THE PROBLEM: Retype exactly the lines below, starting with the line that contains "BR-2189, status: In review -> Done" and ending with the last line; leave out any pictures.

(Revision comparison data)
▶

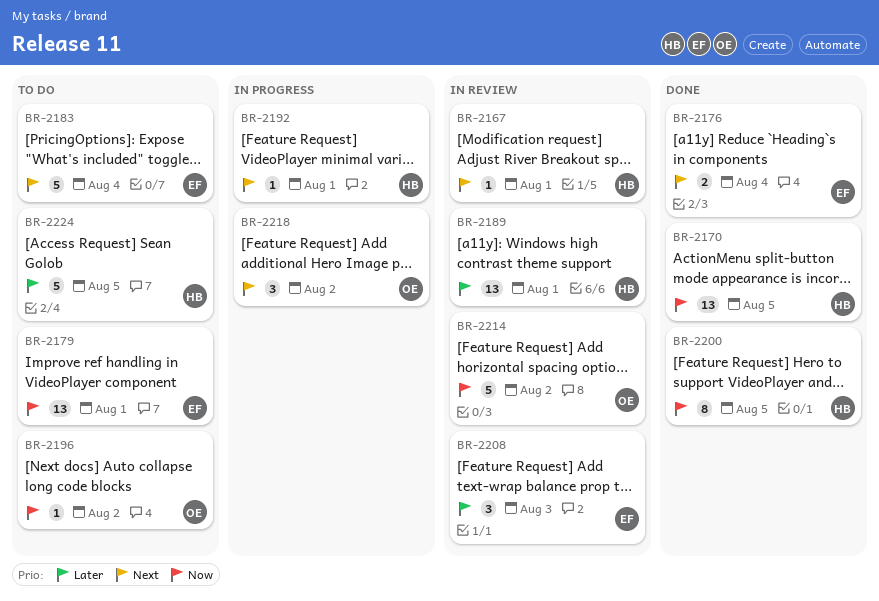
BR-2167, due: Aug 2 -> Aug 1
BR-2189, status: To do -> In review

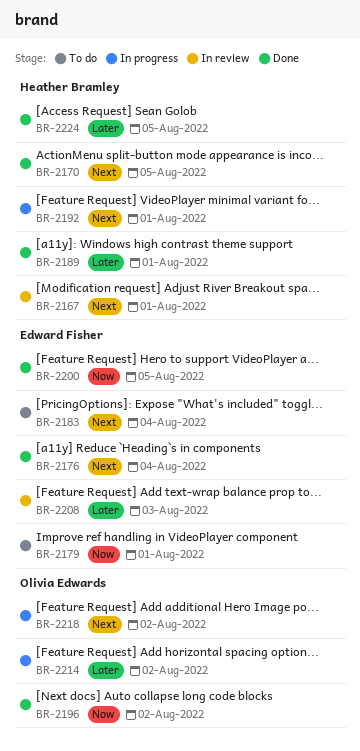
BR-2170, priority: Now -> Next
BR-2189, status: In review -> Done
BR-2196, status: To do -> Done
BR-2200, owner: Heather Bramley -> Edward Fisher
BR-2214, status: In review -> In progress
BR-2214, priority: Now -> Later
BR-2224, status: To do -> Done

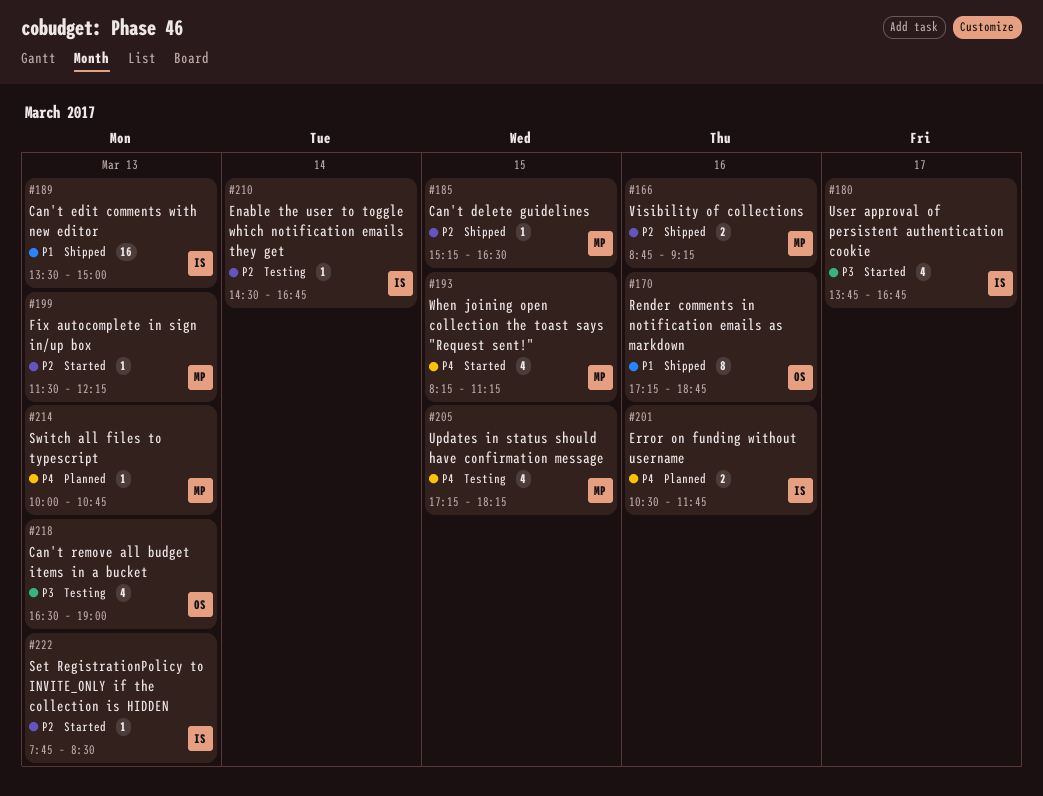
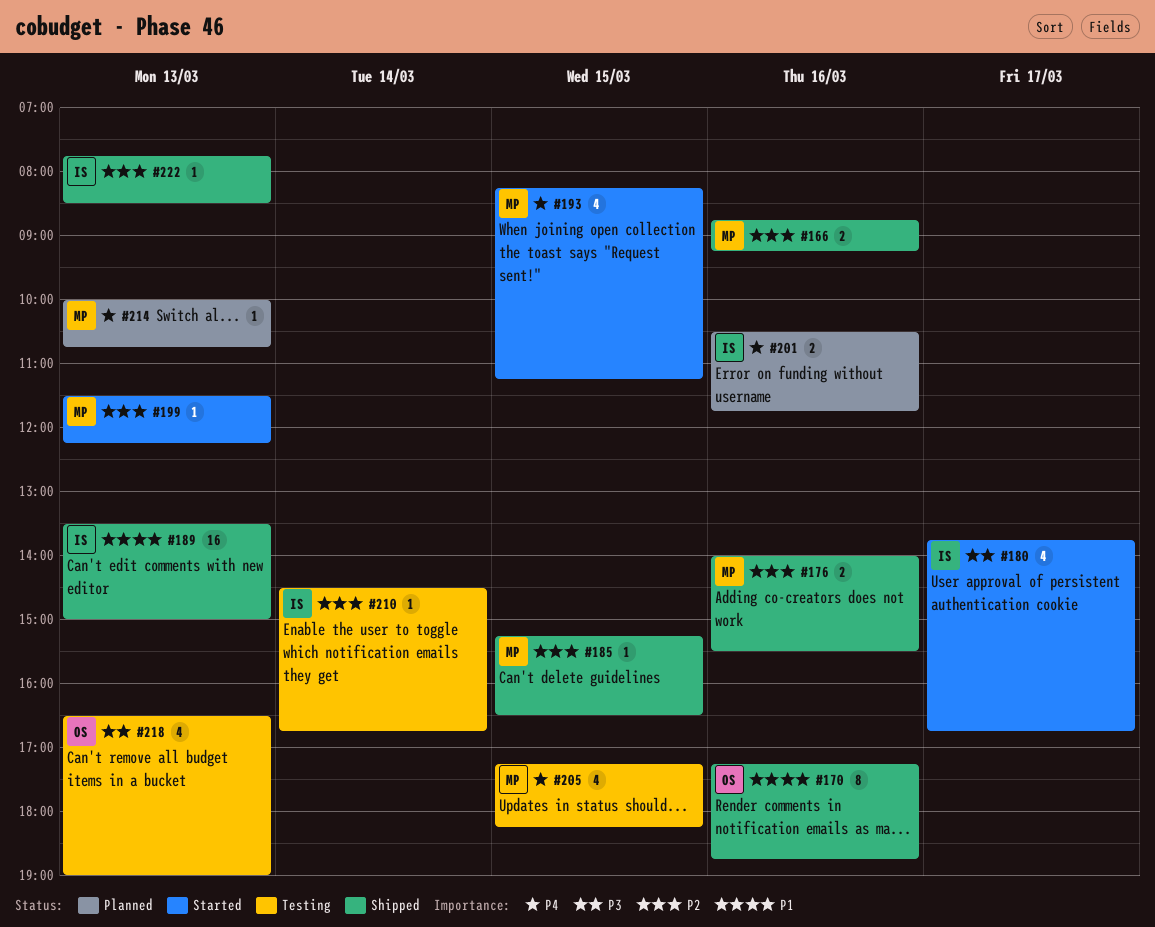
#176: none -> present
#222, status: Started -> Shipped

◀

TASK ANSWER:
BR-2189, status: In review -> Done
BR-2196, status: To do -> Done
BR-2200, owner: Heather Bramley -> Edward Fisher
BR-2214, status: In review -> In progress
BR-2214, priority: Now -> Later
BR-2224, status: To do -> Done

#176: none -> present
#222, status: Started -> Shipped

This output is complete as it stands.